Civil rights attorney and former history teacher Leo Terrell on Tuesday slammed the American Federations of Teachers (AFT) President Randi Weingarten for pushing critical race theory. According to Terrell, Weingarten “lied” about the reasons behind the American Revolution, and ultimately, the nation’s founding.
“I am very upset!” Terrell told Fox News’ Brian Kilmeade. “Randi Weingarten, the union president, lied about the importance of critical race theory in the 1619 Project. … To make the premise that the American Revolution was fought on slavery is an outright lie!”
According to Terrell, it’s obvious that Weingarten was “afraid of losing her job if she said the wrong thing,” which is why he believes the union president didn’t push back on the critical race theory claims.
“What’s at issue here is not only the credibility of American history, but lying to our school children about American history. This is what’s so frightening about this critical race theory,” the Fox News contributor explained.
“In the American Revolution, we fought against the British for our independence, not to preserve slavery. That is a lie, and yes, that union president is afraid. I hope she is listening,” Terrell said. “She is afraid to tell the truth because no one believes that the American Revolution was fought to preserve slavery.”
During an earlier interview with Martha MacCallum, Weingarten praised the 1619 Project, which New York Times writer Nikole Hannah-Jones helped co-write. The conclusion of the Project is that 1619 is the year slaves were brought to the United States from Africa, which the Project claims is when America was actually founded. The project also claims the American Revolution was fought to preserve slavery. Both of those things are factually inaccurate. The American Revolution was fought so the United States could gain independence from Great Britain.
Schools have gone on to use critical race theory in their curriculum to teach kids that America’s founding was based on racism and slavery, which was a direct result from the 1619 Project.
Weingarten defended the Project during her interview with MacCallum, saying that “from everything I can see and understand from the data that I see, 1619 was the year that the first slave boat came from Africa to the United States.

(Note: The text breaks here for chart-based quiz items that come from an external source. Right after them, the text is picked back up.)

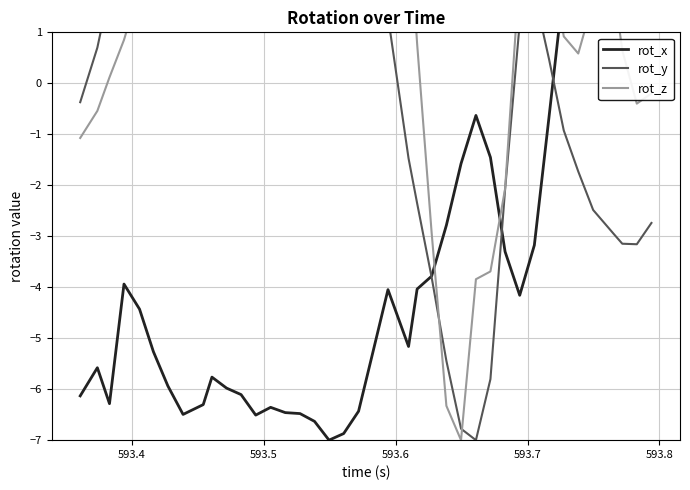

Count the number of data series in this chart.

3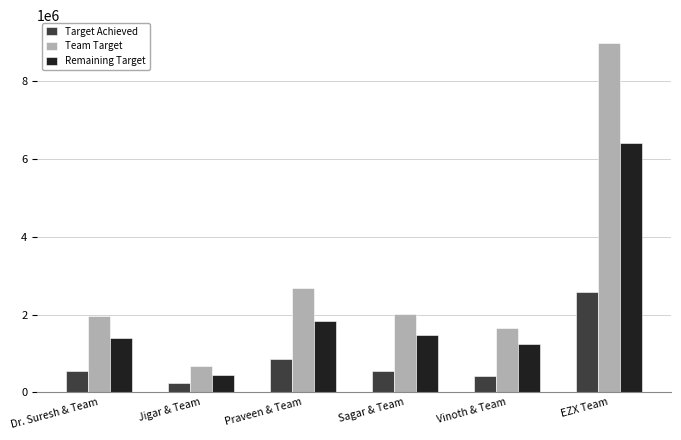

At which category does the chart reach its peak across all series?

EZX Team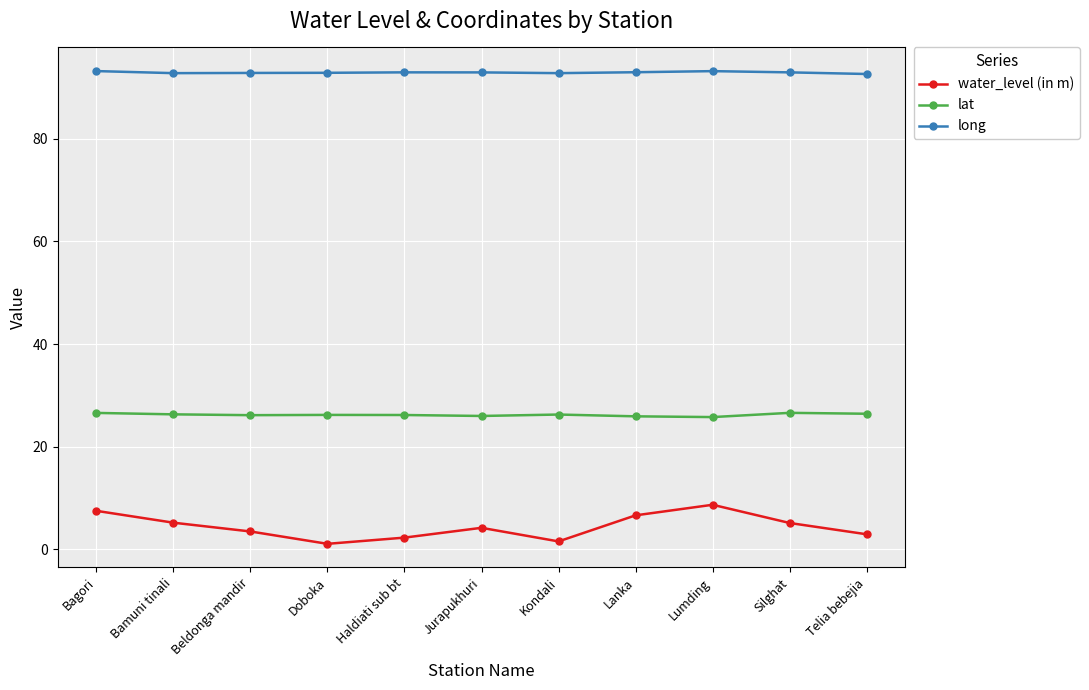

What is the maximum value for long?

93.2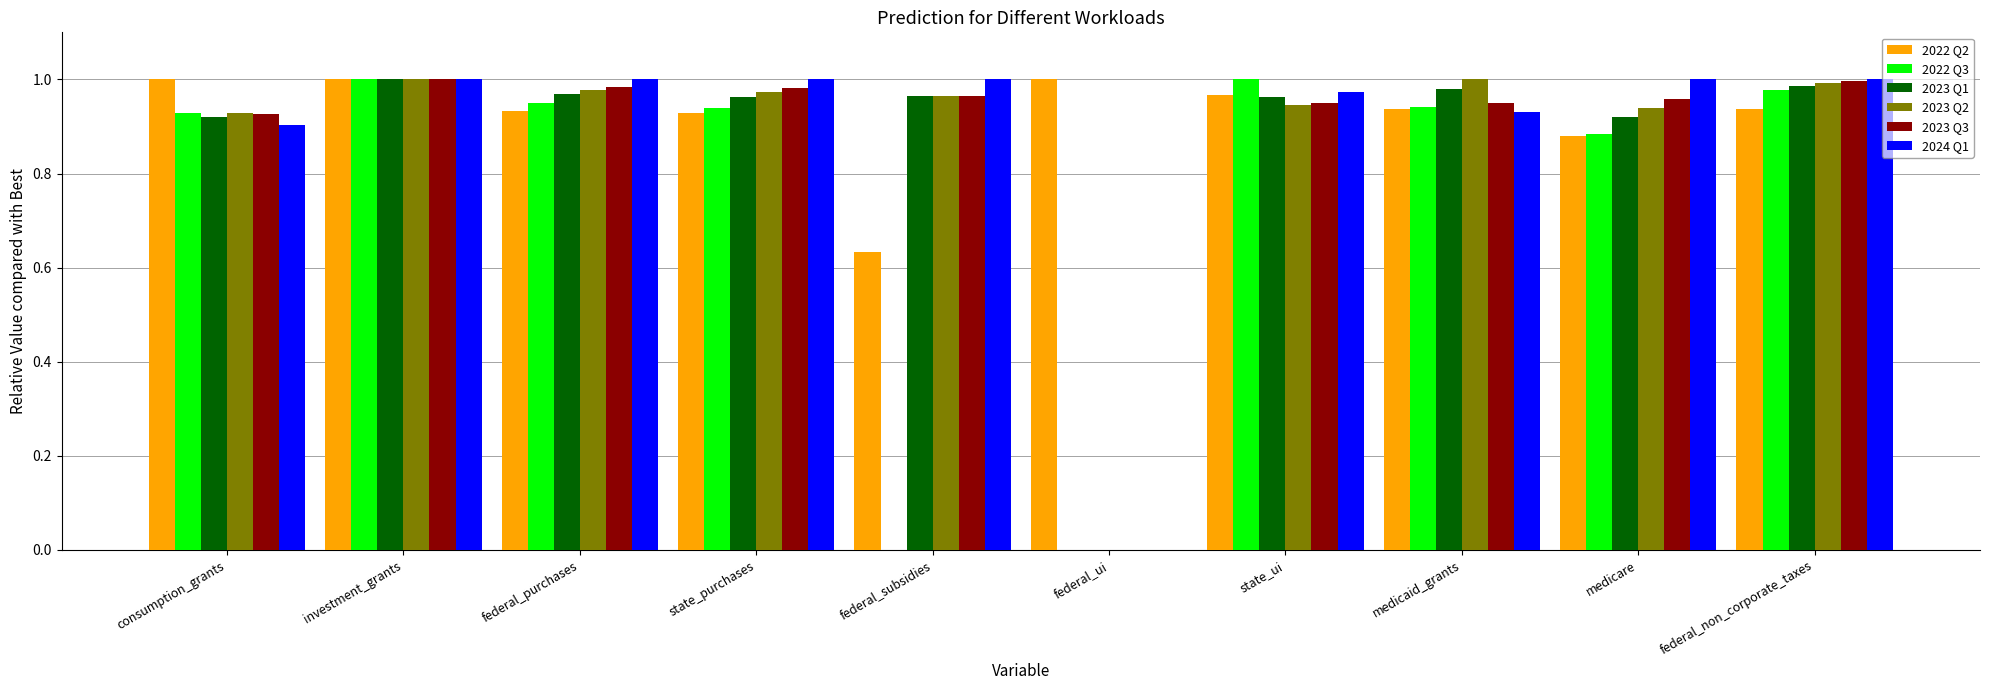

What is the label of the 4th bar from the right?

state_ui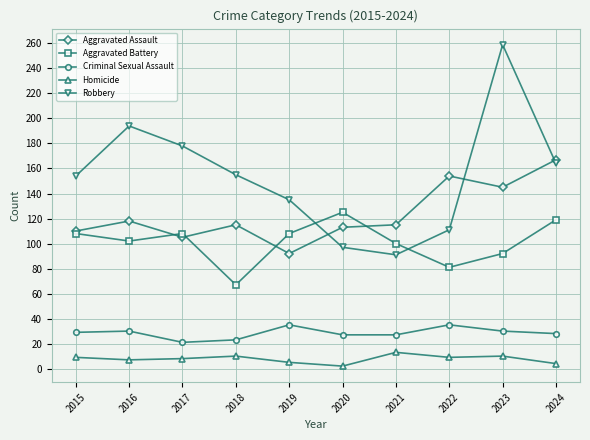

What is the total value across all series at 2020?

364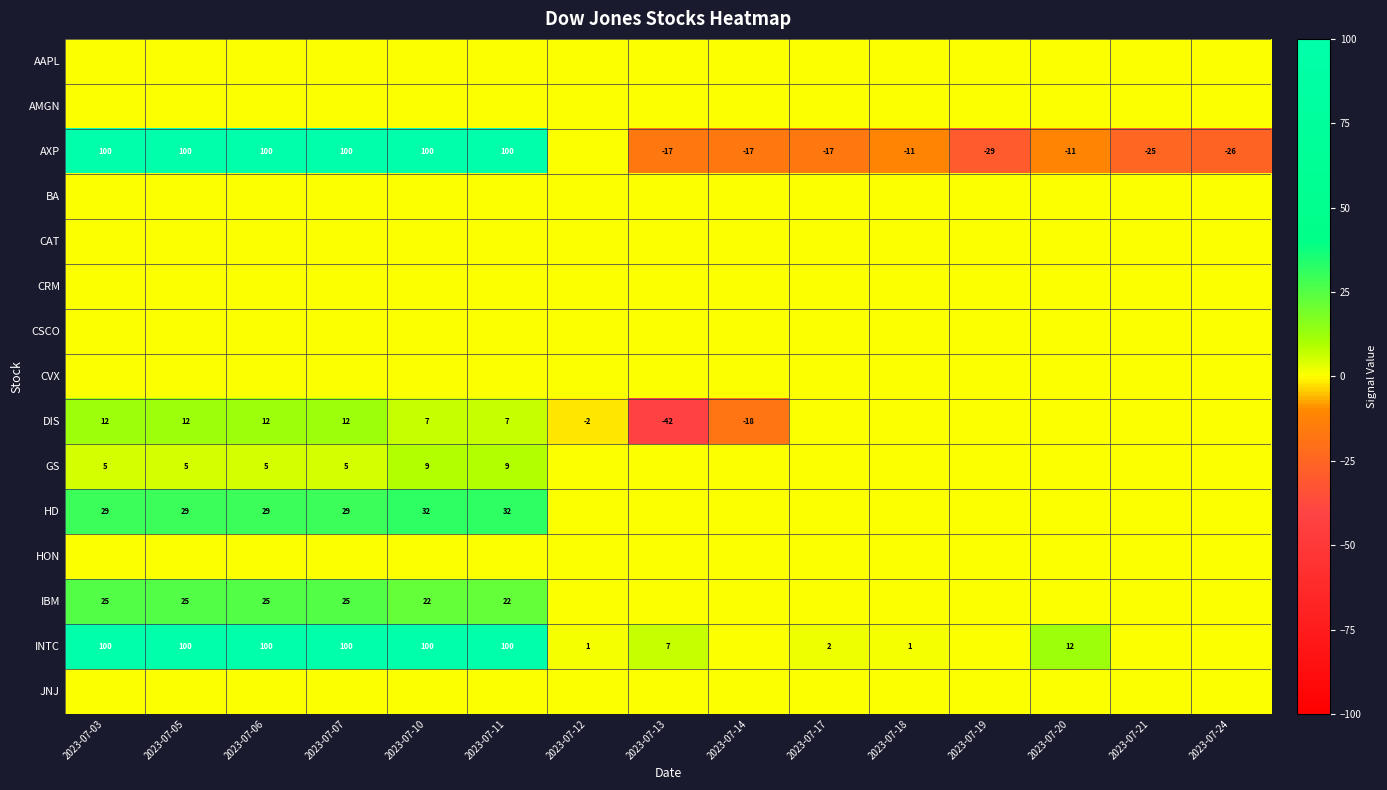

True or false: INTC has a value of 100 at 2023-07-10.

True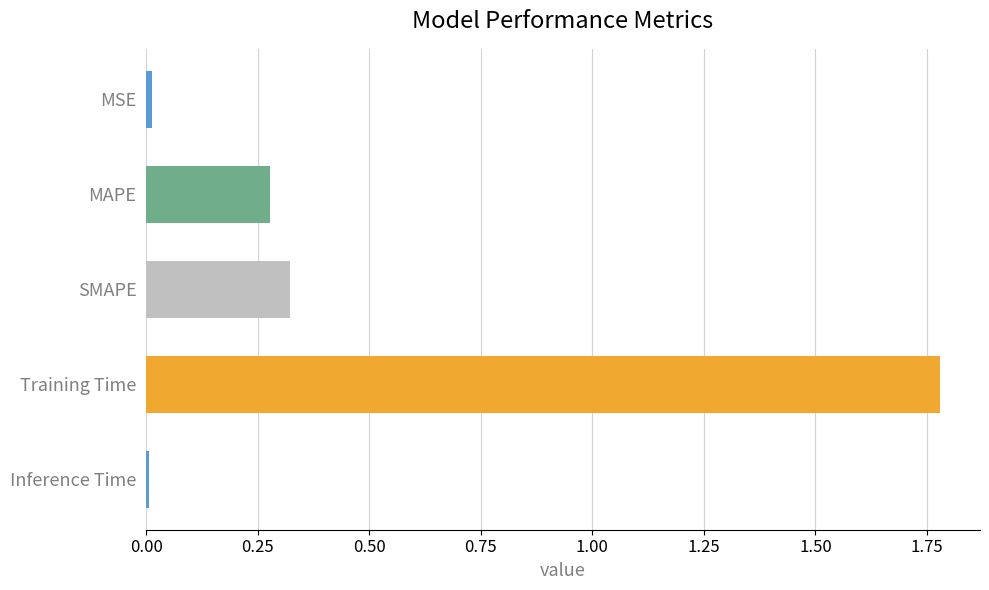

True or false: the data shows 0.0 at Inference Time.

True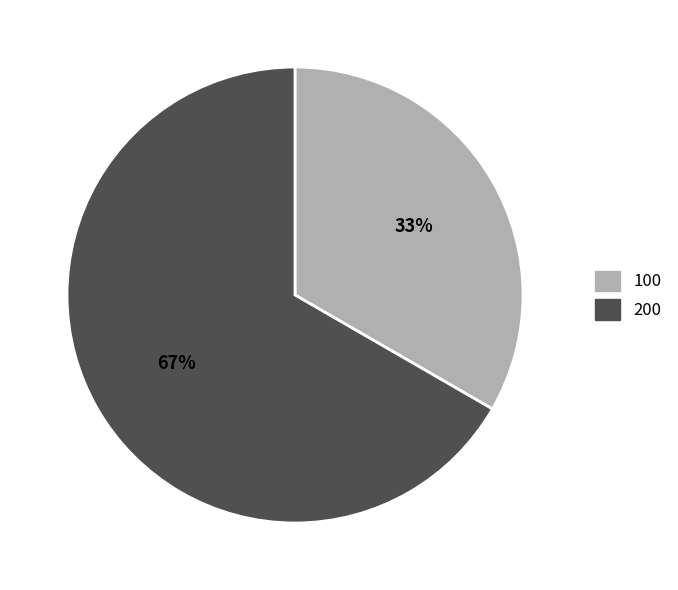

Is it true that 100 is 44% of the pie?

False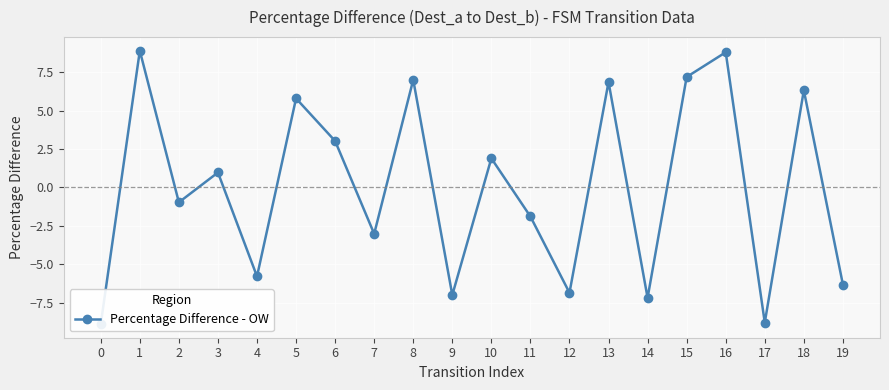

The chart shows a value of -7.2 at 14. True or false?

True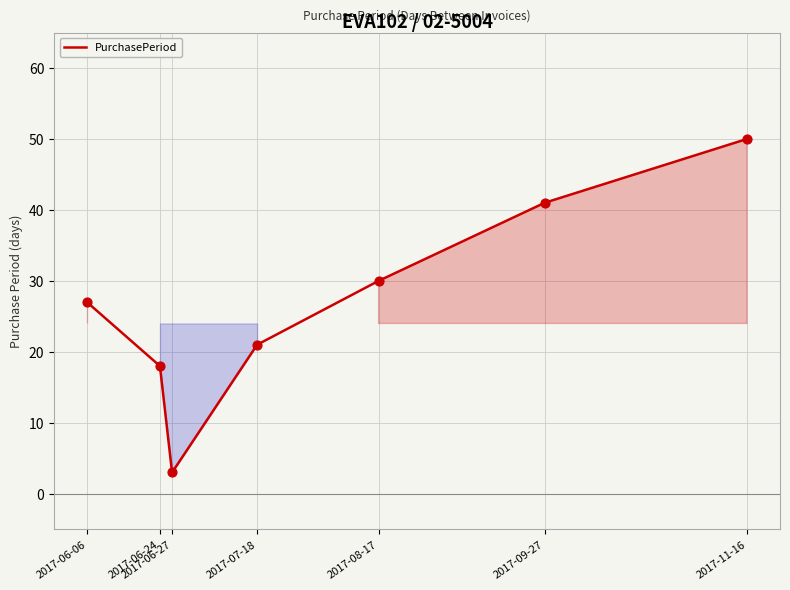

Approximately how many times larger is the value at 2017-09-27 compared to 2017-07-18?

2.0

So that’s a point in history that I think we should be teaching.”
MacCallum hit back at the union president, saying the 1619 Project claim “is not factual.”
“I’ve had several conversations with Nikole Hannah-Jones and I have not arrived at the same conclusion from her work as you have,” the union president told MacCallum, according to the New York Post.
According to the AFT website, Weingarten taught history from 1991 to 1997 at Clara Barton High School in Brooklyn, New York. She started getting active in the various teachers’ unions in 1995.